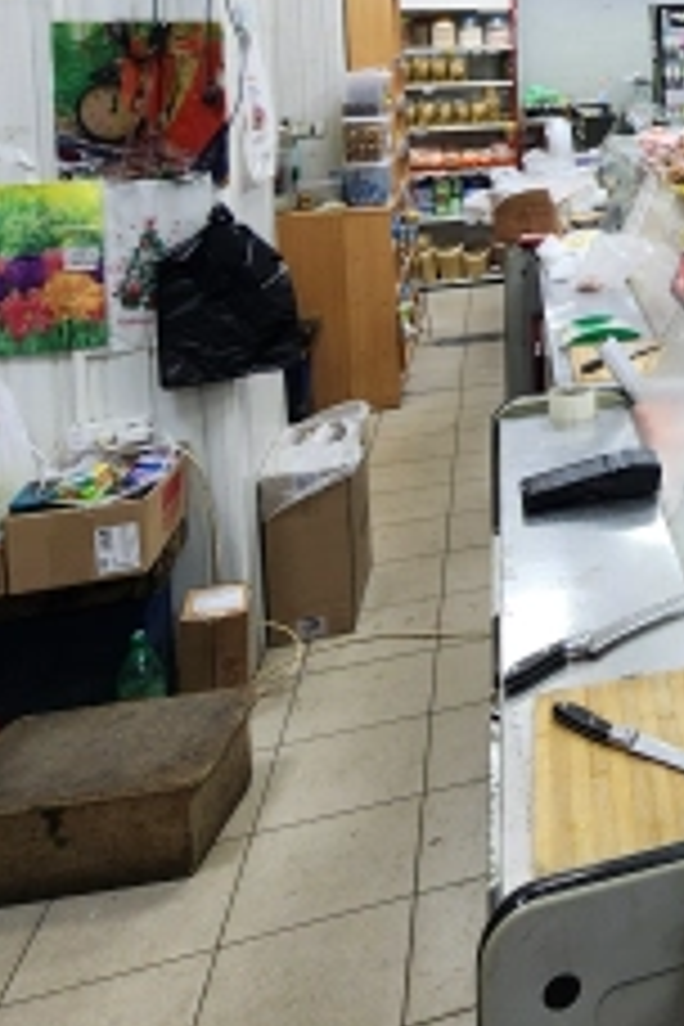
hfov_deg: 27.7
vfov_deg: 46.2
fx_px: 1054
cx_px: 958
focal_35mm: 37
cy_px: 76
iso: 125
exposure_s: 1/50
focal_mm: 2.2
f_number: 2.2
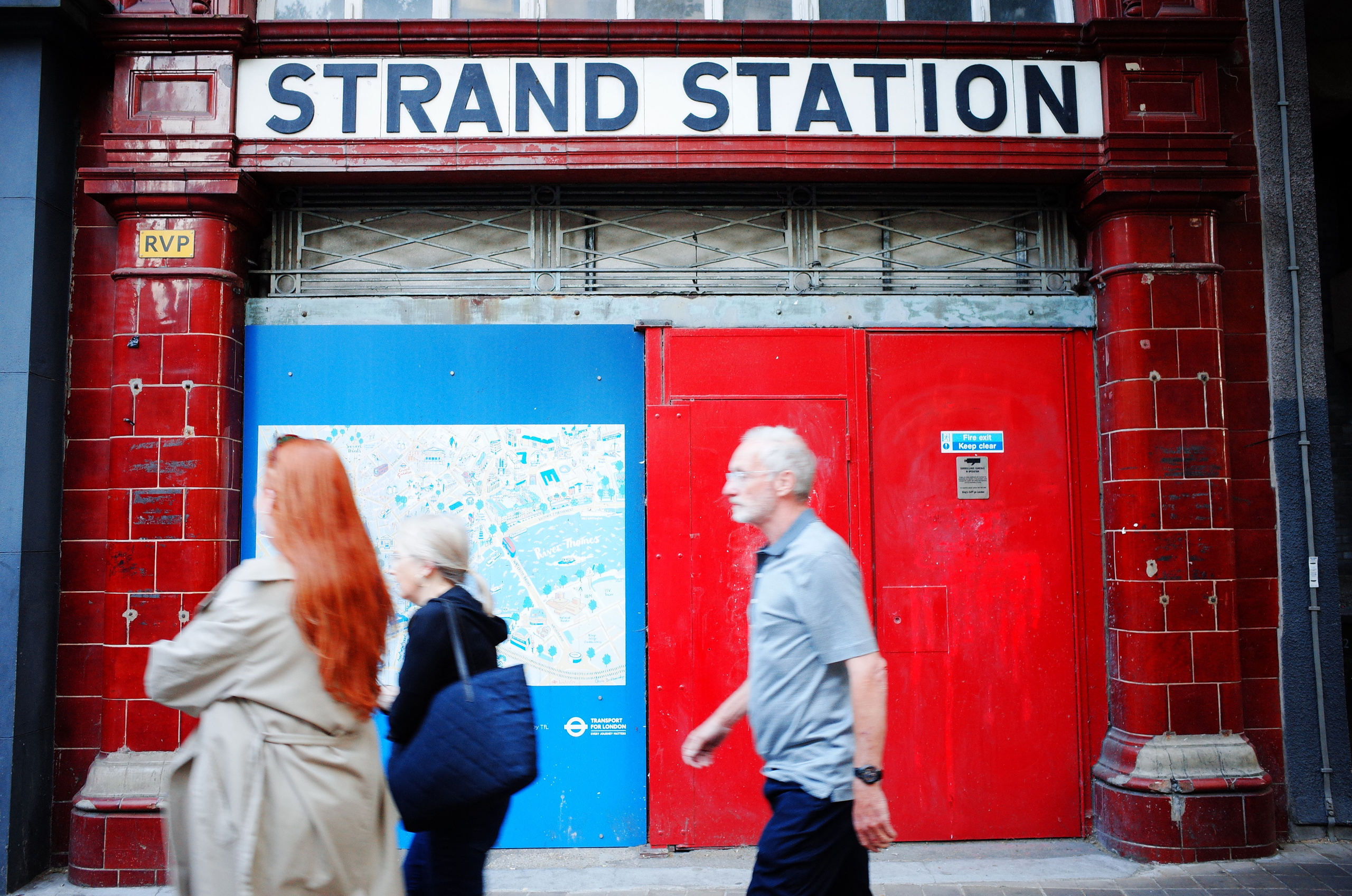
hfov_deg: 65.6
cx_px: 676
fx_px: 1049
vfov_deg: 46.2
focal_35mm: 28
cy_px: 448
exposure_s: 1/60
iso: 560
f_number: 2.8
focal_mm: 18.3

******

# WHAT THE TASK ASKS
Reproduce each entry precisely. Leave the pictures out.

# SOLUTION TO THIS EXERCISE
hfov_deg: 27.7
vfov_deg: 46.2
fx_px: 1054
cx_px: 958
focal_35mm: 37
cy_px: 76
iso: 125
exposure_s: 1/50
focal_mm: 2.2
f_number: 2.2
hfov_deg: 65.6
cx_px: 676
fx_px: 1049
vfov_deg: 46.2
focal_35mm: 28
cy_px: 448
exposure_s: 1/60
iso: 560
f_number: 2.8
focal_mm: 18.3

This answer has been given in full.